If the audience is global, distribute the authoritative servers.
This will make the latency of the initial connection to the server lower and improve the overall experience.
QUIC is still experimental, but an interesting look at the way protocols may be headed
SSL over UDP, with some similarities to SPDY. It multiplexs connections and aims to reduce the number of round trips
It may become standardised.
Not widely support yet.
Queuing shows that there isn’t sufficient resource to satisfy demand. A degree of queuing is normal and desirable - the resource always has work available to do - but queuing means latency. What a reasonable length queue is depends on the speed at which requests get processed and what the latency expectations are.

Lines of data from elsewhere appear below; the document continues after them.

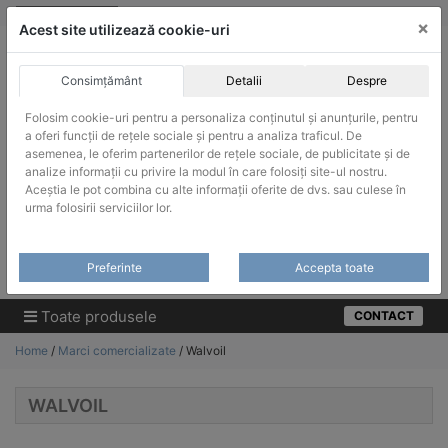
Skip
vanzari@infinitrade-romania.ro
|
Infinitrade Romania
×
to
Acest site utilizează cookie-uri
content
Consimțământ
Detalii
Despre
Folosim cookie-uri pentru a personaliza conținutul și anunțurile, pentru
a oferi funcții de rețele sociale și pentru a analiza traficul. De
asemenea, le oferim partenerilor de rețele sociale, de publicitate și de
ACHIZITII PUBLICE
analize informații cu privire la modul în care folosiți site-ul nostru.
Produsele pot fi achizitionate si in sistemul SEAP / SICAP
Aceștia le pot combina cu alte informații oferite de dvs. sau culese în
urma folosirii serviciilor lor.
Products
search
CAUTARE
Preferinte
Accepta toate
Cere-ne oferta!
Toate produsele
CONTACT
Home
/
Marci comercializate
/ Walvoil
WALVOIL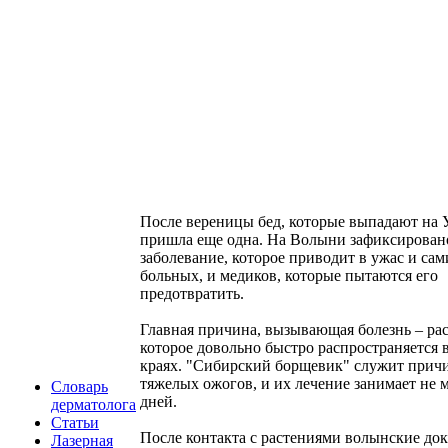
После вереницы бед, которые выпадают на 
пришла еще одна. На Волыни зафиксирован
заболевание, которое приводит в ужас и сам
больных, и медиков, которые пытаются его
предотвратить.
Главная причина, вызывающая болезнь – рас
которое довольно быстро распространяется 
краях. "Сибирский борщевик" служит прич
тяжелых ожогов, и их лечение занимает не 
Словарь
дней.
дерматолога
Статьи
После контакта с растениями волынские док
Лазерная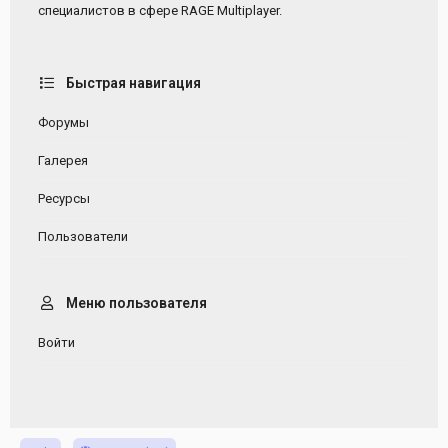
специалистов в сфере RAGE Multiplayer.
Быстрая навигация
Форумы
Галерея
Ресурсы
Пользователи
Меню пользователя
Войти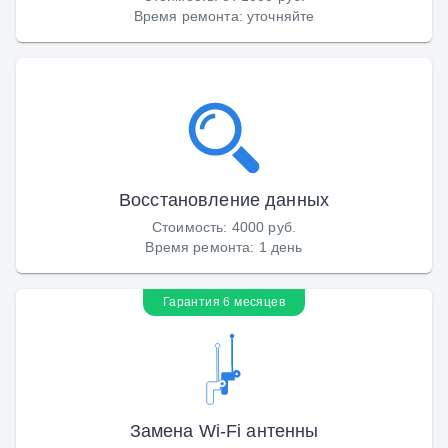
Время ремонта
:
уточняйте
Восстановление данных
Стоимость
:
4000 руб.
Время ремонта
:
1 день
Гарантия 6 месяцев
Замена Wi-Fi антенны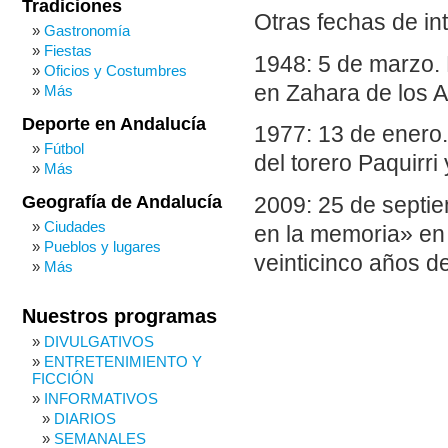
Tradiciones
Otras fechas de in
Gastronomía
Fiestas
1948: 5 de marzo. 
Oficios y Costumbres
en Zahara de los A
Más
Deporte en Andalucía
1977: 13 de enero
Fútbol
del torero Paquirr
Más
Geografía de Andalucía
2009: 25 de septie
Ciudades
en la memoria» en 
Pueblos y lugares
veinticinco años d
Más
Nuestros programas
DIVULGATIVOS
ENTRETENIMIENTO Y
FICCIÓN
INFORMATIVOS
DIARIOS
SEMANALES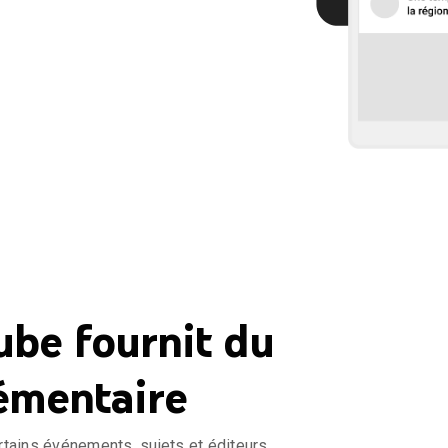
be fournit du
émentaire
rtains événements, sujets et éditeurs,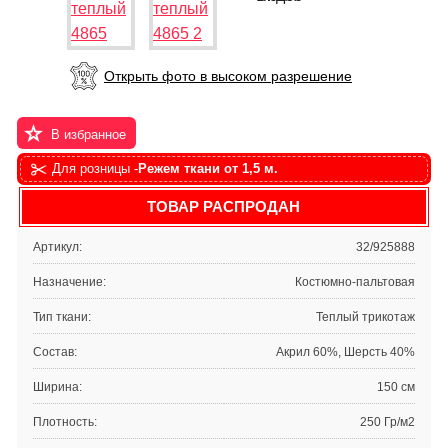
Открыть фото в высоком разрешение
В избранное
Для розницы -
Режем ткани от 1,5 м.
ТОВАР РАСПРОДАН
Артикул:
32/925888
Назначение:
Костюмно-пальтовая
Тип ткани:
Теплый трикотаж
Состав:
Акрил 60%, Шерсть 40%
Ширина:
150 см
Плотность:
250 Гр/м2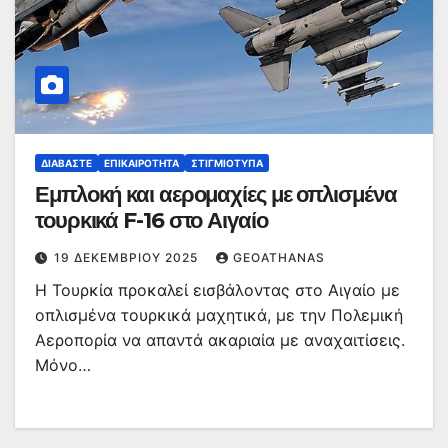
ΔΙΑΒΆΣΤΕ
ΕΠΙΚΑΙΡΌΤΗΤΑ
ΣΤΙΓΜΙΌΤΥΠΑ
Εμπλοκή και αερομαχίες με οπλισμένα
τουρκικά F-16 στο Αιγαίο
19 ΔΕΚΕΜΒΡΊΟΥ 2025
GEOATHANAS
Η Τουρκία προκαλεί εισβάλοντας στο Αιγαίο με
οπλισμένα τουρκικά μαχητικά, με την Πολεμική
Αεροπορία να απαντά ακαριαία με αναχαιτίσεις.
Μόνο…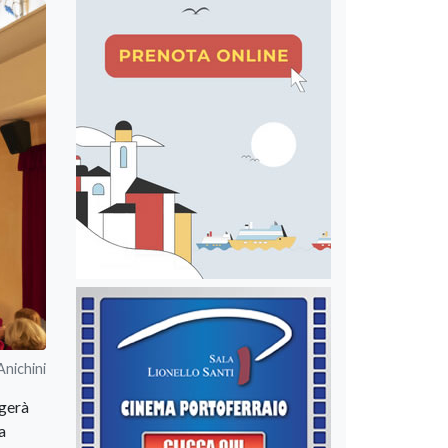
Anichini
lgerà
a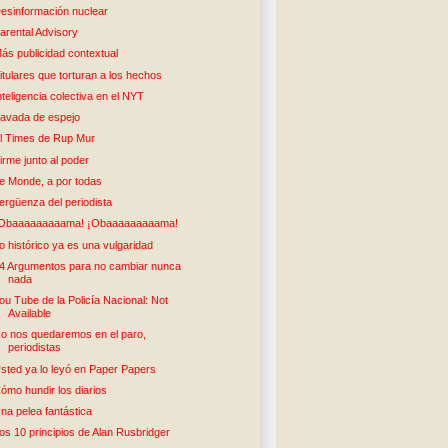
esinformación nuclear
arental Advisory
ás publicidad contextual
itulares que torturan a los hechos
nteligencia colectiva en el NYT
avada de espejo
l Times de Rup Mur
irme junto al poder
e Monde, a por todas
ergüenza del periodista
Obaaaaaaaaama! ¡Obaaaaaaaaama!
o histórico ya es una vulgaridad
4 Argumentos para no cambiar nunca
nada
ou Tube de la Policía Nacional: Not
Available
o nos quedaremos en el paro,
periodistas
sted ya lo leyó en Paper Papers
ómo hundir los diarios
na pelea fantástica
os 10 principios de Alan Rusbridger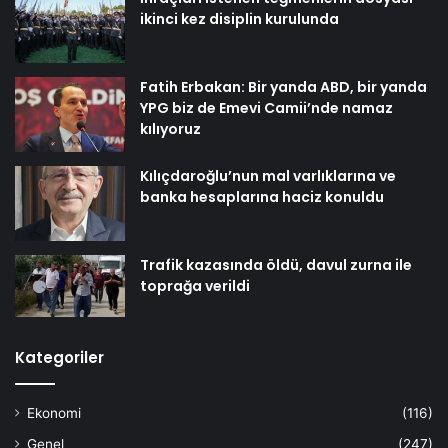
ikinci kez disiplin kurulunda
Fatih Erbakan: Bir yanda ABD, bir yanda
YPG biz de Emevi Camii’nde namaz
kılıyoruz
Kılıçdaroğlu’nun mal varlıklarına ve
banka hesaplarına haciz konuldu
Trafik kazasında öldü, davul zurna ile
toprağa verildi
Kategoriler
Ekonomi
(116)
Genel
(247)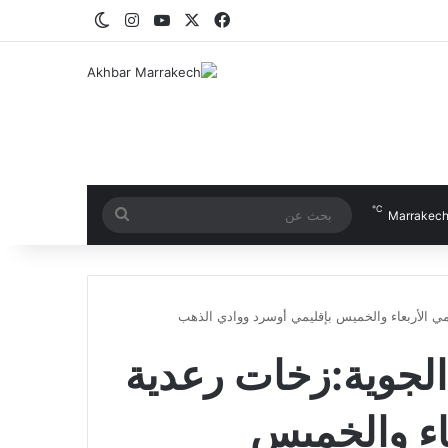
‫X
فيسبوك
‫YouTube
انستقرام
الوضع المظلم
℃
بحث
Marrakec
عن
ومي الأربعاء والخميس بإقليمي أوسرد ووادي الذهب
 الجوية:زخات رعدية
عاء والخميس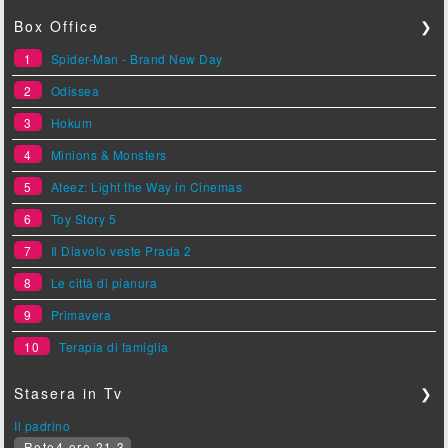
Box Office
❯
1
Spider-Man - Brand New Day
2
Odissea
3
Hokum
4
Minions & Monsters
5
Ateez: Light the Way in Cinemas
6
Toy Story 5
7
Il Diavolo veste Prada 2
8
Le città di pianura
9
Primavera
10
Terapia di famiglia
Stasera in Tv
❯
Il padrino
Rete4 ore 21.3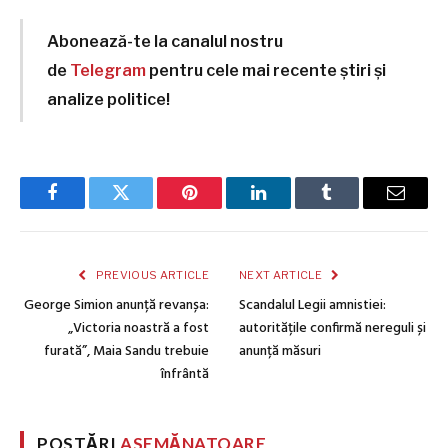
Abonează-te la canalul nostru
de
Telegram
pentru cele mai recente știri și
analize politice!
Facebook
Twitter
Pinterest
LinkedIn
Tumblr
Email
PREVIOUS ARTICLE
NEXT ARTICLE
George Simion anunță revanșa:
Scandalul Legii amnistiei:
„Victoria noastră a fost
autoritățile confirmă nereguli și
furată”, Maia Sandu trebuie
anunță măsuri
înfrântă
POSTĂRI
ASEMĂNATOARE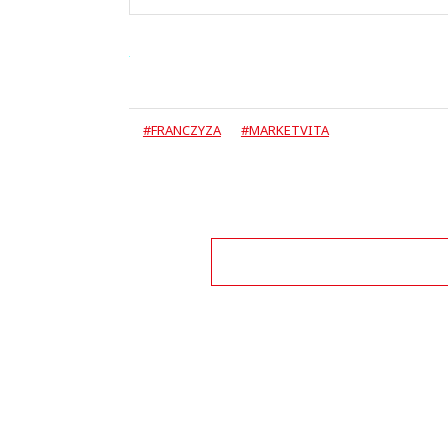
#FRANCZYZA
#MARKETVITA
Zo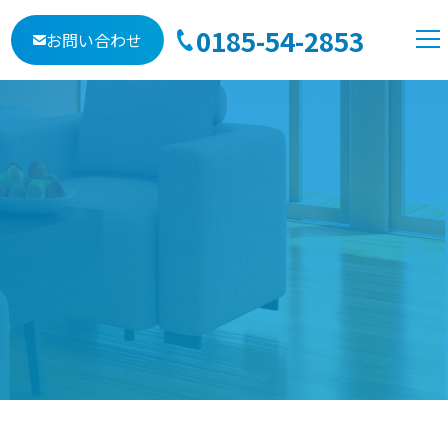
0185-54-2853
お問い合わせ
TOP
会社概要
自社物件
売地
中古物件
賃貸
貸駐車場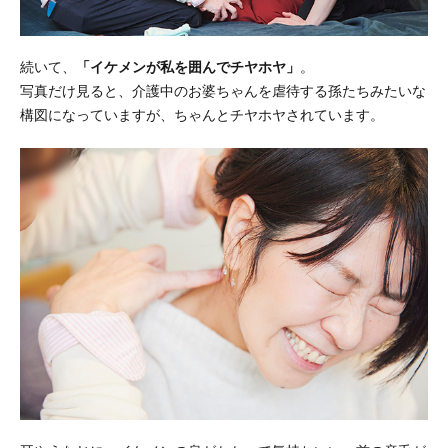
続いて、
「イケメンが私を囲んでチヤホヤ」
。
写真だけ見ると、介護中のお婆ちゃんを虐待する孫たちみたいな
構図になっていますが、ちゃんとチヤホヤされています。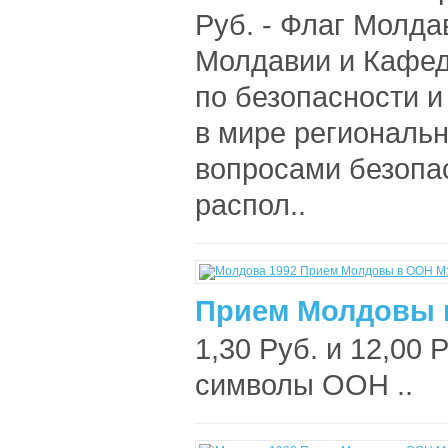
Руб. - Флаг Молда
Молдавии и Кафед
по безопасности и
в мире региональ
вопросами безопас
распол..
Прием Молдовы в
1,30 Руб. и 12,00 
символы ООН ..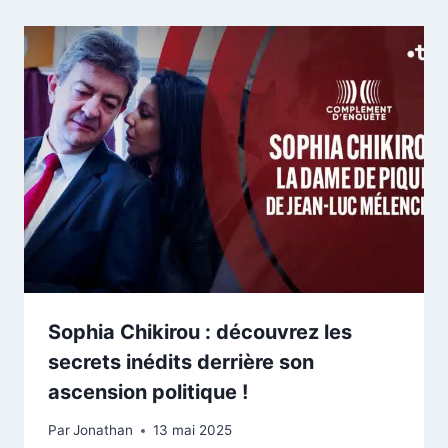
Sophia Chikirou : découvrez les
secrets inédits derrière son
ascension politique !
Par
Jonathan
13 mai 2025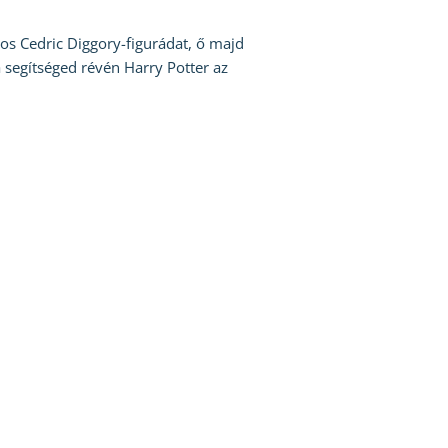
ékos Cedric Diggory-figurádat, ő majd
 segítséged révén Harry Potter az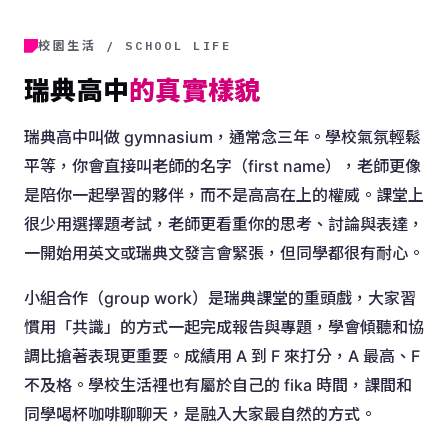
校園生活 / SCHOOL LIFE
瑞典高中
的真實樣貌
瑞典高中叫做 gymnasium，通常念三年。學校氣氛輕鬆
平等，你會直接叫老師的名字（first name），老師更像
是陪你一起學習的夥伴，而不是高高在上的權威。課堂上
很少用選擇題考試，老師更看重你的思考、討論與表達，
一開始用英文或瑞典文發言會緊張，但同學都很有耐心。
小組合作（group work）是瑞典課堂的重頭戲，大家習
慣用「共識」的方式一起完成報告與專題，學會傾聽和協
調比搶著表現更重要。成績用 A 到 F 來打分，A 最高、F
不及格。學校生活裡也有屬於自己的 fika 時間，課間和
同學喝杯咖啡聊聊天，是融入大家最自然的方式。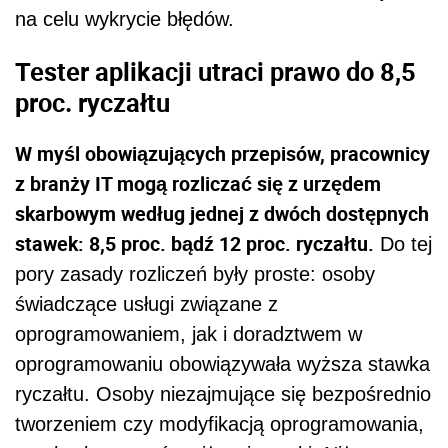
na celu wykrycie błędów.
Tester aplikacji utraci prawo do 8,5
proc. ryczałtu
W myśl obowiązujących przepisów, pracownicy
z branży IT mogą rozliczać się z urzędem
skarbowym według jednej z dwóch dostępnych
stawek: 8,5 proc. bądź 12 proc. ryczałtu.
Do tej
pory zasady rozliczeń były proste: osoby
świadczące usługi związane z
oprogramowaniem, jak i doradztwem w
oprogramowaniu obowiązywała wyższa stawka
ryczałtu. Osoby niezajmujące się bezpośrednio
tworzeniem czy modyfikacją oprogramowania,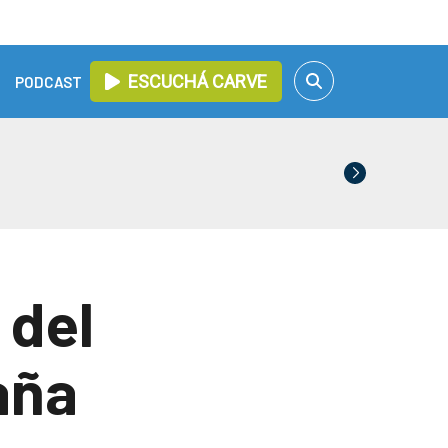
ESCUCHÁ CARVE
PODCAST
 del
aña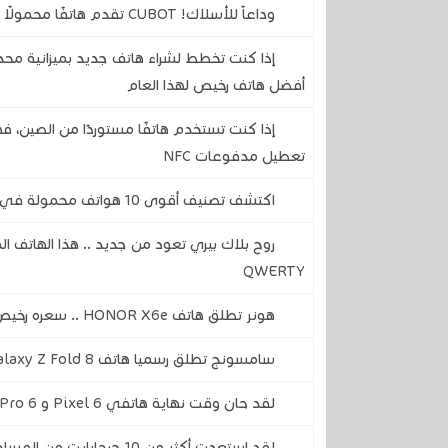
وداعاً للأسلاك! CUBOT تقدم هاتفًا محمولًا متينًا لن تضطر أبدًا إلى تركه يشحن
إذا كنت تخطط لشراء هاتف جديد بميزانية مح
أفضل هاتف رخيص لهذا العام
إذا كنت تستخدم هاتفًا مستوردًا من الصين، 
تعطيل مدفوعات NFC
اكتشف تصنيف أقوى 10 هواتف محمولة في أغسطس 2026
روح بلاك بيري تعود من جديد .. هذا الهاتف ا
QWERTY
هونر تطلق هاتف HONOR X6e .. سعره رخيص و ببطارية جيدة جدًا وقدرة شحن ممتاز
سامسونج تطلق رسميا هاتف Galaxy Z Fold 8 .. تصميم قابل للطي جديد
لقد حان وقت نهاية هاتفي Pixel 6 و 6 Pro .. تحديثهما الأخير يقترب
لقد استعدت أكثر من 10 جيجابايت من المساحة على هاتفي باستخدام تطبيق جوجل المجاني هذا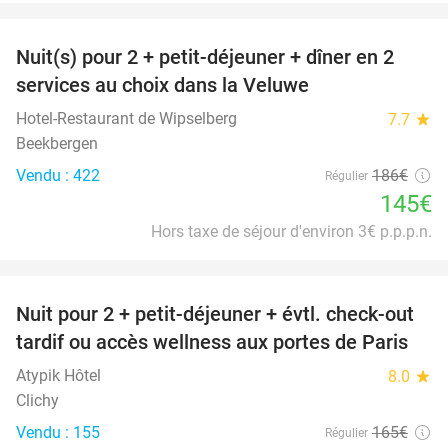
favorite_border
Nuit(s) pour 2 + petit-déjeuner + dîner en 2
22%
services au choix dans la Veluwe
Hotel-Restaurant de Wipselberg
7.7
star
Beekbergen
Vendu : 422
186€
Régulier
145€
Hors taxe de séjour d'environ 3€ p.p.p.n.
favorite_border
Nuit pour 2 + petit-déjeuner + évtl. check-out
38%
tardif ou accès wellness aux portes de Paris
Atypik Hôtel
8.0
star
Clichy
Vendu : 155
165€
Régulier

Disk IO, especially random access, historically has been a bottleneck. IOps are number of input/output operations per second. 7200rpm SATA disk does 75-100 IOPS. 15K SAS 175-210 IOPS. SSD are 1000s or 10,000s or even millions in some pre-market models.
sar, iostat, vmstat, top, mpstat tools
Multi thread process use lots of core and CPU but may have locks for some resources which can cause bottleneck.
AWS Cloudwatch is very good. Once a service is under load, get used to the figure and set alerts on deviations. I’ve solved most AWS performance issue just with Cloudwatch with 1 minute intervals.
Load testing needs to gather enough information over time. If the cycle period for monitoring is 5 minutes, at least 25 minutes of load should be applied. Ideally use smaller cycles and longer periods to see trends.
Protocol level stats for a load balancer might be number of 400s or 500s from a web app, and the latency of the requests from the point of view of the load balance.
Monitor latency from the point of view of the clients. If the client base is global, monitor the end points they will hit globally.
Don’t trust what cloud providers say - measure it and prove it meets requirements for the given work load. As with any performance figures, they are often under ideal conditions and may not reflect results under complex conditions.